Edward leaned over the railing and looked at the skaters below.
‘It’s a tough gig, this entertaining people.’
‘Do you want me to feel sorry for you?’ Eve teased. ‘I know what your royalties are, so I will find it hard to feel sad for you. But Dave? He deserves more. He works hard, he is married to that woman, he deserves the escape and adventure and instead you deliver him a dry history lesson.’
Edward groaned. ‘I know, that’s why I changed genre. Our Dave isn’t wrong. It was a boring book to write so it would have been equally boring to read.’
‘Unlike your new crime novel, which will soon become the greatest detective series since Dublin Murder Squad.’
Edward tapped the plastic lid of his takeaway coffee with his fingernail. ‘I was thinking, do you think I need to give my detective, Anna, a love interest? I was thinking she could have a husband who is tired of her always working so late and have some tension at home?’
Eve groaned and put her head down onto her hands. ‘Spare me.’
‘What? What do you mean?’
Eve turned to him. ‘You know, I watched this TV show a year or so ago, and it was about a woman who was a detective and she was investigating a serial killer, and one of the things I liked the most about the show – and it was a really good show by the way. I’ll try and remember the name and you should watch it.’ She paused. ‘What I liked about it was that it didn’t fall to some patriarchal trope of the man competing for the woman’s time. The husband of this detective was totally on board with her solving this crime. He said he was all over taking care of the kids and the home while she did the police work because it mattered to the community. It was more important than his bloody ego.’
Edward’s eyes widened.
‘So don’t fall for this trope that so many men write. You know what would be great? If she was either single and absolutely cool with it and had new lovers often and always, or she was happily in a relationship with a really supportive partner – male or female – who brings her cups of tea when she’s working late and folds the washing and tells the children that Mummy is actually making a difference to the world. Why isn’t mass murder enough drama? Why do we then have to show women supposedly neglecting their duties as a mother? Or a wife?’
He was silent for a moment.
‘You’re right.’ He walked to the rubbish and threw his coffee cup away and then came back to Eve’s side.
‘You’re so right that it’s embarrassing to hear to be honest. I’m embarrassed for every man who has ever resorted to that trope. It is insulting.’
Eve smiled and patted him on the arm. ‘When you know better you do better, Mr Priest.’
‘Do you think my writing is sexist?’ he asked.
She shrugged and made a face. ‘It’s a bit sexist, but not overtly like a James Bond book but more dismissive. Women often serve a purpose in your books to work as an exposition device but they’re archetypes. The wise older woman or the sassy, beautiful waitress. They aren’t even main characters; they merely point the way for your main character to go to next. And he never says thank you to them.’
Edward put his hand up. ‘Between you and Dave’s wife’s review, I’m feeling a little tender now.’
‘Come on, tender man, let’s go shopping,’ she teased. ‘I’ll buy you a notebook to write down your feelings about this new personal awareness.’
‘You know every writer is a sucker for a new notebook,’ he said and he wished she would tuck her arm in his and they could walk through Leeds showing off their love to the city.

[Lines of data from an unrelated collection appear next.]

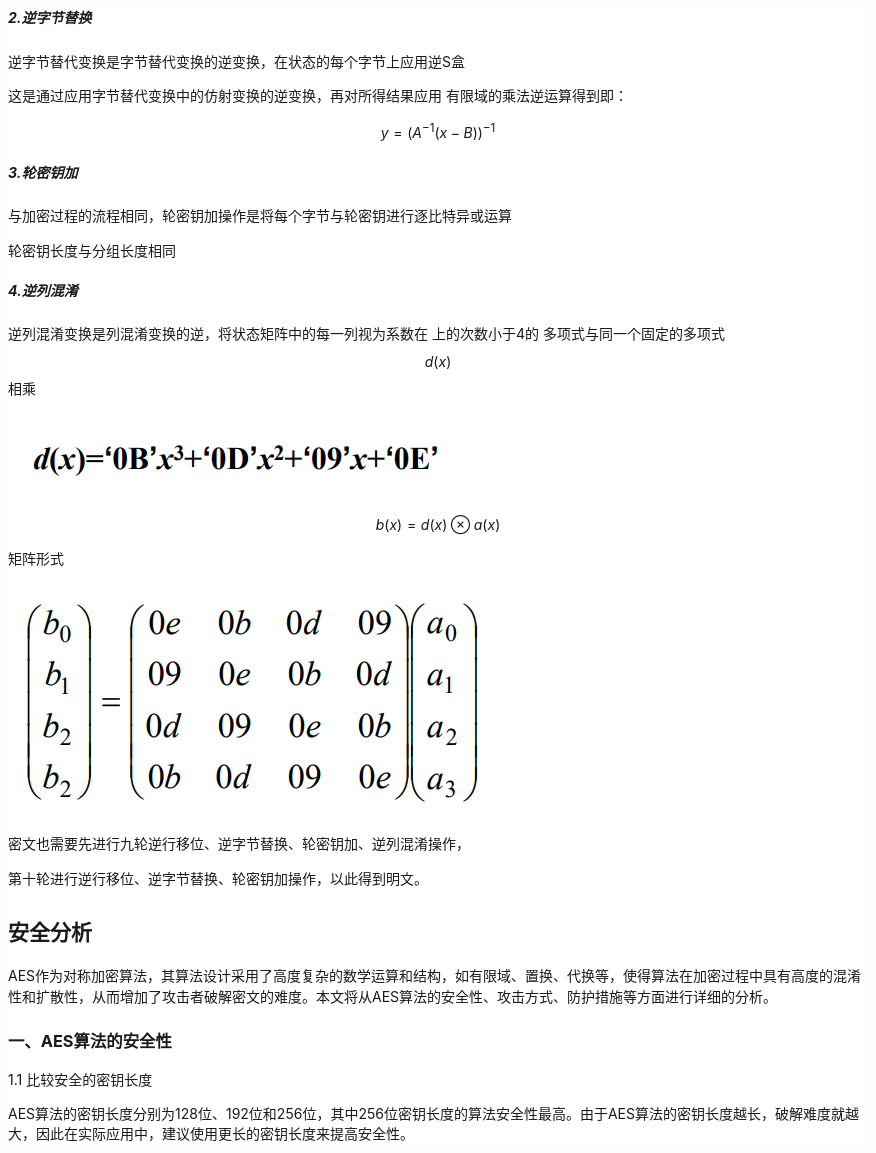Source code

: ##### 2.逆字节替换

逆字节替代变换是字节替代变换的逆变换，在状态的每个字节上应用逆S盒

这是通过应用字节替代变换中的仿射变换的逆变换，再对所得结果应用 有限域的乘法逆运算得到即：

$$y=(A^{-1}(x-B))^{-1}$$

##### 3.轮密钥加

与加密过程的流程相同，轮密钥加操作是将每个字节与轮密钥进行逐比特异或运算

轮密钥长度与分组长度相同

##### 4.逆列混淆

逆列混淆变换是列混淆变换的逆，将状态矩阵中的每一列视为系数在 上的次数小于4的 多项式与同一个固定的多项式$$d(x)$$相乘

![img](/pic/Crypto-Pre/8350f940-1a98-407a-a7e4-b46e483a4aa0.png)

$$b(x)=d(x)⊗a(x)$$

矩阵形式

![img](/pic/Crypto-Pre/267d9665-88e2-4e6a-bd21-2cf178b2e17a.png)

密文也需要先进行九轮逆行移位、逆字节替换、轮密钥加、逆列混淆操作，

第十轮进行逆行移位、逆字节替换、轮密钥加操作，以此得到明文。

## 安全分析

AES作为对称加密算法，其算法设计采用了高度复杂的数学运算和结构，如有限域、置换、代换等，使得算法在加密过程中具有高度的混淆性和扩散性，从而增加了攻击者破解密文的难度。本文将从AES算法的安全性、攻击方式、防护措施等方面进行详细的分析。

### 一、AES算法的安全性

1.1 比较安全的密钥长度

AES算法的密钥长度分别为128位、192位和256位，其中256位密钥长度的算法安全性最高。由于AES算法的密钥长度越长，破解难度就越大，因此在实际应用中，建议使用更长的密钥长度来提高安全性。
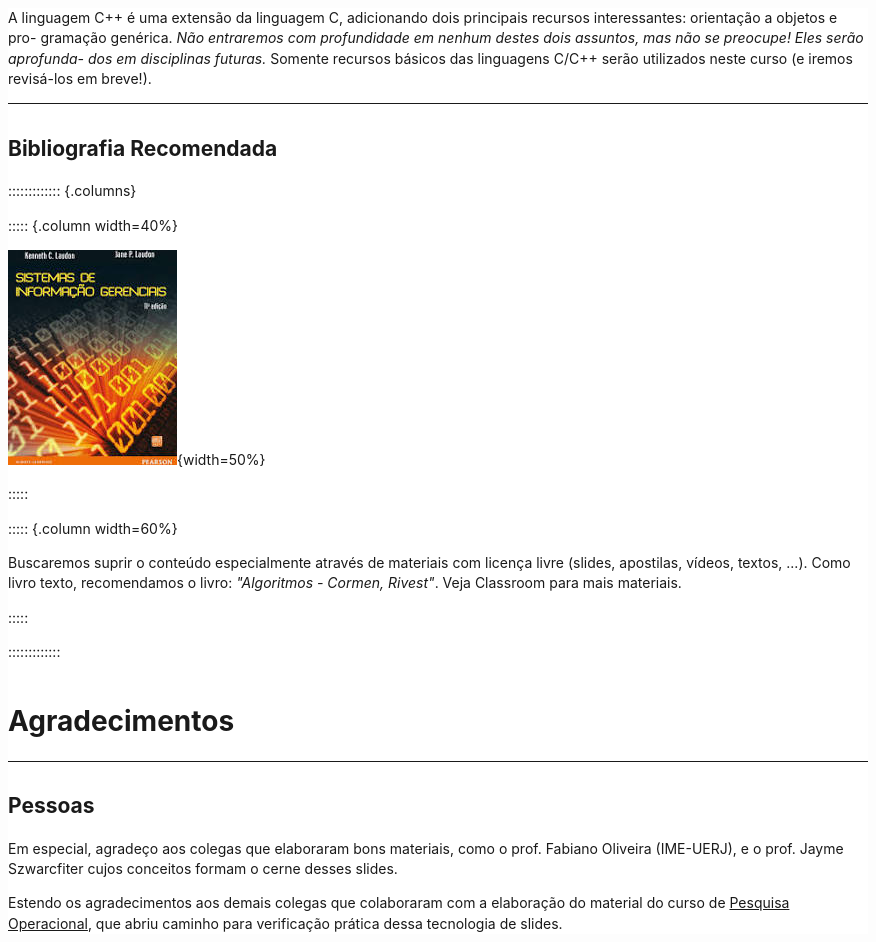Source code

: A linguagem C++ é uma extensão da linguagem C, adicionando
dois principais recursos interessantes: orientação a objetos e pro-
gramação genérica. *Não entraremos com profundidade em nenhum
destes dois assuntos, mas não se preocupe! Eles serão aprofunda-
dos em disciplinas futuras.* Somente recursos básicos das linguagens
C/C++ serão utilizados neste curso (e iremos revisá-los em breve!).


-------

## Bibliografia Recomendada

::::::::::::: {.columns}

::::: {.column width=40%}

![Livro Referência](./img/livro.jpg "Algoritmos Cormen"){width=50%}

:::::

::::: {.column width=60%}

Buscaremos suprir o conteúdo especialmente através de materiais com licença livre (slides, apostilas, vídeos, textos, ...). Como livro texto, recomendamos o livro: *"Algoritmos - Cormen, Rivest"*.
Veja Classroom para mais materiais.

:::::


::::::::::::: 


# Agradecimentos

-----

## Pessoas

Em especial, agradeço aos colegas que elaboraram bons materiais, como o prof. Fabiano Oliveira (IME-UERJ), e o prof. Jayme Szwarcfiter cujos conceitos formam o cerne desses slides.

Estendo os agradecimentos aos demais colegas que colaboraram com a elaboração do material do curso de [Pesquisa Operacional](https://github.com/igormcoelho/curso-pesquisa-operacional-i), que abriu caminho para verificação prática dessa tecnologia de slides.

Instead, her hands were firmly in her coat pockets, a warm scarf around her neck, partially covering her mouth, and a woollen hat on her pretty head, her bob cut framing her perfect face.

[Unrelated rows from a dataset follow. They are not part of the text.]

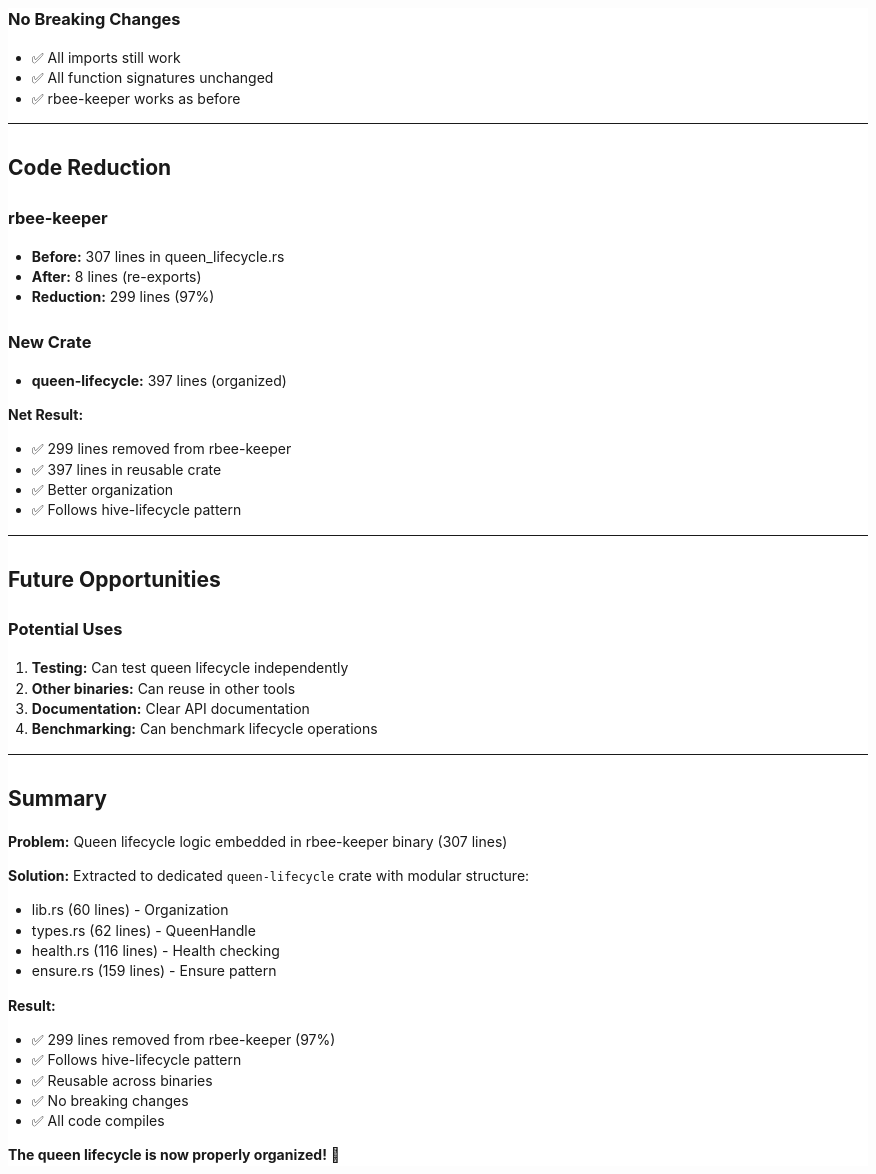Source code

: ### No Breaking Changes
- ✅ All imports still work
- ✅ All function signatures unchanged
- ✅ rbee-keeper works as before

---

## Code Reduction

### rbee-keeper
- **Before:** 307 lines in queen_lifecycle.rs
- **After:** 8 lines (re-exports)
- **Reduction:** 299 lines (97%)

### New Crate
- **queen-lifecycle:** 397 lines (organized)

**Net Result:**
- ✅ 299 lines removed from rbee-keeper
- ✅ 397 lines in reusable crate
- ✅ Better organization
- ✅ Follows hive-lifecycle pattern

---

## Future Opportunities

### Potential Uses
1. **Testing:** Can test queen lifecycle independently
2. **Other binaries:** Can reuse in other tools
3. **Documentation:** Clear API documentation
4. **Benchmarking:** Can benchmark lifecycle operations

---

## Summary

**Problem:** Queen lifecycle logic embedded in rbee-keeper binary (307 lines)

**Solution:** Extracted to dedicated `queen-lifecycle` crate with modular structure:
- lib.rs (60 lines) - Organization
- types.rs (62 lines) - QueenHandle
- health.rs (116 lines) - Health checking
- ensure.rs (159 lines) - Ensure pattern

**Result:**
- ✅ 299 lines removed from rbee-keeper (97%)
- ✅ Follows hive-lifecycle pattern
- ✅ Reusable across binaries
- ✅ No breaking changes
- ✅ All code compiles

**The queen lifecycle is now properly organized!** 🎉
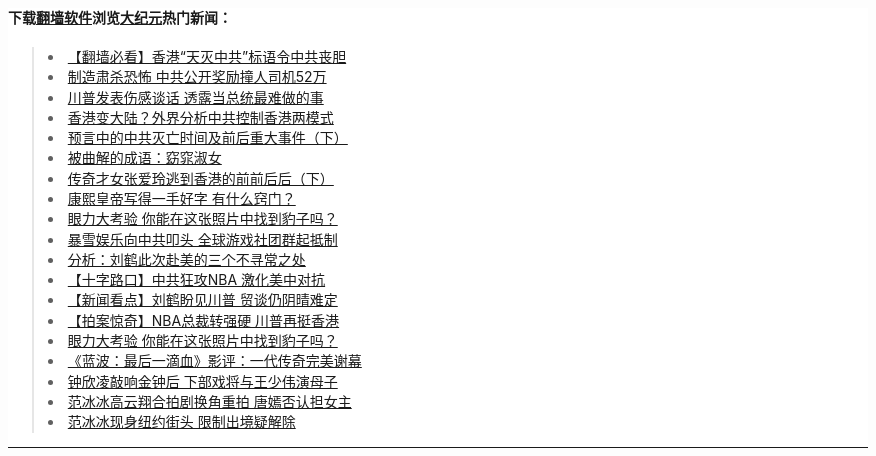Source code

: #### 下载<a href="https://git.io/JesJV">翻墙软件</a>浏览<a href="http://www.epochtimes.com">大纪元</a>热门新闻：
> <li><a href="http://www.epochtimes.com/gb/19/10/10/n11579807.htm">【翻墙必看】香港“天灭中共”标语令中共丧胆</a></li>
> <li><a href="http://www.epochtimes.com/gb/19/10/10/n11581115.htm">制造肃杀恐怖 中共公开奖励撞人司机52万</a></li>
> <li><a href="http://www.epochtimes.com/gb/19/10/10/n11580036.htm">川普发表伤感谈话 透露当总统最难做的事</a></li>
> <li><a href="http://www.epochtimes.com/gb/19/10/9/n11579512.htm">香港变大陆？外界分析中共控制香港两模式</a></li>
> <li><a href="http://www.epochtimes.com/gb/19/9/29/n11554590.htm">预言中的中共灭亡时间及前后重大事件（下）</a></li>
> <li><a href="http://www.epochtimes.com/gb/19/10/4/n11568273.htm">被曲解的成语：窈窕淑女</a></li>
> <li><a href="http://www.epochtimes.com/gb/19/10/2/n11563658.htm">传奇才女张爱玲逃到香港的前前后后（下）</a></li>
> <li><a href="http://www.epochtimes.com/gb/19/9/23/n11539994.htm">康熙皇帝写得一手好字 有什么窍门？</a></li>
> <li><a href="http://www.epochtimes.com/gb/19/10/9/n11577534.htm">眼力大考验 你能在这张照片中找到豹子吗？</a></li>
> <li><a href="http://www.epochtimes.com/gb/19/10/9/n11578774.htm">暴雪娱乐向中共叩头 全球游戏社团群起抵制</a></li>
> <li><a href="http://www.epochtimes.com/gb/19/10/9/n11577528.htm">分析：刘鹤此次赴美的三个不寻常之处</a></li>
> <li><a href="http://www.epochtimes.com/gb/19/10/9/n11577274.htm">【十字路口】中共狂攻NBA 激化美中对抗</a></li>
> <li><a href="http://www.epochtimes.com/gb/19/10/10/n11580854.htm">【新闻看点】刘鹤盼见川普 贸谈仍阴晴难定</a></li>
> <li><a href="http://www.epochtimes.com/gb/19/10/9/n11577291.htm">【拍案惊奇】NBA总裁转强硬 川普再挺香港</a></li>
> <li><a href="http://www.epochtimes.com/gb/19/10/9/n11577534.htm">眼力大考验 你能在这张照片中找到豹子吗？</a></li>
> <li><a href="http://www.epochtimes.com/gb/19/10/8/n11576651.htm">《蓝波：最后一滴血》影评：一代传奇完美谢幕</a></li>
> <li><a href="http://www.epochtimes.com/gb/19/10/9/n11578053.htm">钟欣凌敲响金钟后 下部戏将与王少伟演母子</a></li>
> <li><a href="http://www.epochtimes.com/gb/19/10/8/n11576766.htm">范冰冰高云翔合拍剧换角重拍 唐嫣否认担女主</a></li>
> <li><a href="http://www.epochtimes.com/gb/19/10/9/n11578789.htm">范冰冰现身纽约街头 限制出境疑解除</a></li>
<hr>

‘Do you have a list?’ she asked.
‘I’m not really a list sort of a person,’ he said, standing out the front of a bookstore. ‘Shall we see if they have any of my books?’
‘Get over yourself.’ Eve laughed but Edward walked into the store and headed to the fiction section.

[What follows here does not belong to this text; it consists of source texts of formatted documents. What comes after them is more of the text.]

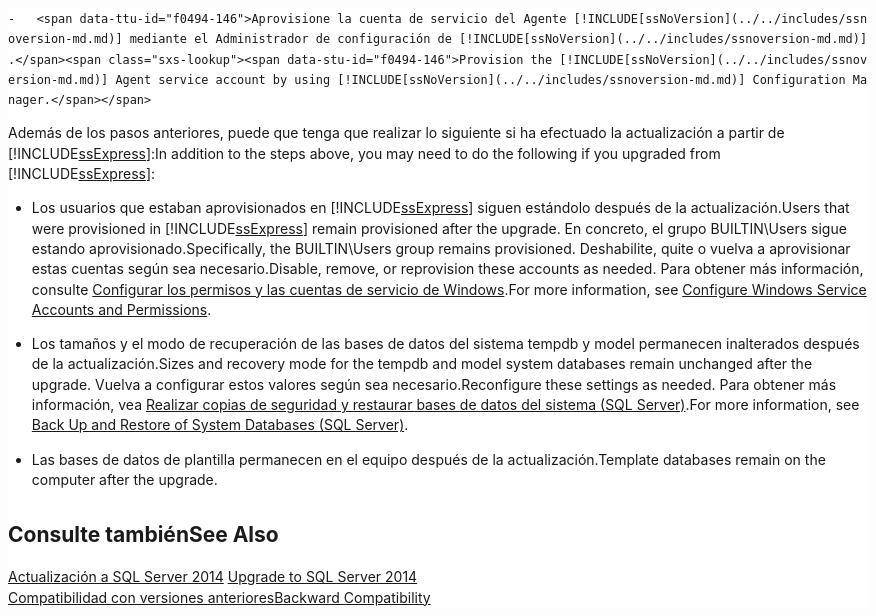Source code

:     -   <span data-ttu-id="f0494-146">Aprovisione la cuenta de servicio del Agente [!INCLUDE[ssNoVersion](../../includes/ssnoversion-md.md)] mediante el Administrador de configuración de [!INCLUDE[ssNoVersion](../../includes/ssnoversion-md.md)] .</span><span class="sxs-lookup"><span data-stu-id="f0494-146">Provision the [!INCLUDE[ssNoVersion](../../includes/ssnoversion-md.md)] Agent service account by using [!INCLUDE[ssNoVersion](../../includes/ssnoversion-md.md)] Configuration Manager.</span></span>  
  
 <span data-ttu-id="f0494-147">Además de los pasos anteriores, puede que tenga que realizar lo siguiente si ha efectuado la actualización a partir de [!INCLUDE[ssExpress](../../includes/ssexpress-md.md)]:</span><span class="sxs-lookup"><span data-stu-id="f0494-147">In addition to the steps above, you may need to do the following if you upgraded from [!INCLUDE[ssExpress](../../includes/ssexpress-md.md)]:</span></span>  
  
-   <span data-ttu-id="f0494-148">Los usuarios que estaban aprovisionados en [!INCLUDE[ssExpress](../../includes/ssexpress-md.md)] siguen estándolo después de la actualización.</span><span class="sxs-lookup"><span data-stu-id="f0494-148">Users that were provisioned in [!INCLUDE[ssExpress](../../includes/ssexpress-md.md)] remain provisioned after the upgrade.</span></span> <span data-ttu-id="f0494-149">En concreto, el grupo BUILTIN\Users sigue estando aprovisionado.</span><span class="sxs-lookup"><span data-stu-id="f0494-149">Specifically, the BUILTIN\Users group remains provisioned.</span></span> <span data-ttu-id="f0494-150">Deshabilite, quite o vuelva a aprovisionar estas cuentas según sea necesario.</span><span class="sxs-lookup"><span data-stu-id="f0494-150">Disable, remove, or reprovision these accounts as needed.</span></span> <span data-ttu-id="f0494-151">Para obtener más información, consulte [Configurar los permisos y las cuentas de servicio de Windows](../configure-windows/configure-windows-service-accounts-and-permissions.md).</span><span class="sxs-lookup"><span data-stu-id="f0494-151">For more information, see [Configure Windows Service Accounts and Permissions](../configure-windows/configure-windows-service-accounts-and-permissions.md).</span></span>  
  
-   <span data-ttu-id="f0494-152">Los tamaños y el modo de recuperación de las bases de datos del sistema tempdb y model permanecen inalterados después de la actualización.</span><span class="sxs-lookup"><span data-stu-id="f0494-152">Sizes and recovery mode for the tempdb and model system databases remain unchanged after the upgrade.</span></span> <span data-ttu-id="f0494-153">Vuelva a configurar estos valores según sea necesario.</span><span class="sxs-lookup"><span data-stu-id="f0494-153">Reconfigure these settings as needed.</span></span> <span data-ttu-id="f0494-154">Para obtener más información, vea [Realizar copias de seguridad y restaurar bases de datos del sistema &#40;SQL Server&#41;](../../relational-databases/backup-restore/back-up-and-restore-of-system-databases-sql-server.md).</span><span class="sxs-lookup"><span data-stu-id="f0494-154">For more information, see [Back Up and Restore of System Databases &#40;SQL Server&#41;](../../relational-databases/backup-restore/back-up-and-restore-of-system-databases-sql-server.md).</span></span>  
  
-   <span data-ttu-id="f0494-155">Las bases de datos de plantilla permanecen en el equipo después de la actualización.</span><span class="sxs-lookup"><span data-stu-id="f0494-155">Template databases remain on the computer after the upgrade.</span></span>  
  
## <a name="see-also"></a><span data-ttu-id="f0494-156">Consulte también</span><span class="sxs-lookup"><span data-stu-id="f0494-156">See Also</span></span>  
 <span data-ttu-id="f0494-157">[Actualización a SQL Server 2014](upgrade-sql-server.md) </span><span class="sxs-lookup"><span data-stu-id="f0494-157">[Upgrade to SQL Server 2014](upgrade-sql-server.md) </span></span>  
 [<span data-ttu-id="f0494-158">Compatibilidad con versiones anteriores</span><span class="sxs-lookup"><span data-stu-id="f0494-158">Backward Compatibility</span></span>](../../getting-started/backward-compatibility.md)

‘Oh look they have four of the last one and two of the ones before that.’
‘Okay, feeling better now, Duke Needy?’
Edward looked at the spines of the books on the shelves.
‘You know, you never get tired of seeing them in store. It’s still my biggest thrill. Like the first time Serena took a chance on me and publishedThe Stained-Glass Mirror.’
‘That’s still a stupid title,’ she said, picking up a copy of a new book she had been meaning to read.
‘It is, but Serena titled it so you should tell her,’ he said. ‘We had an argument about it but it did make people think and she knew what worked for this market.’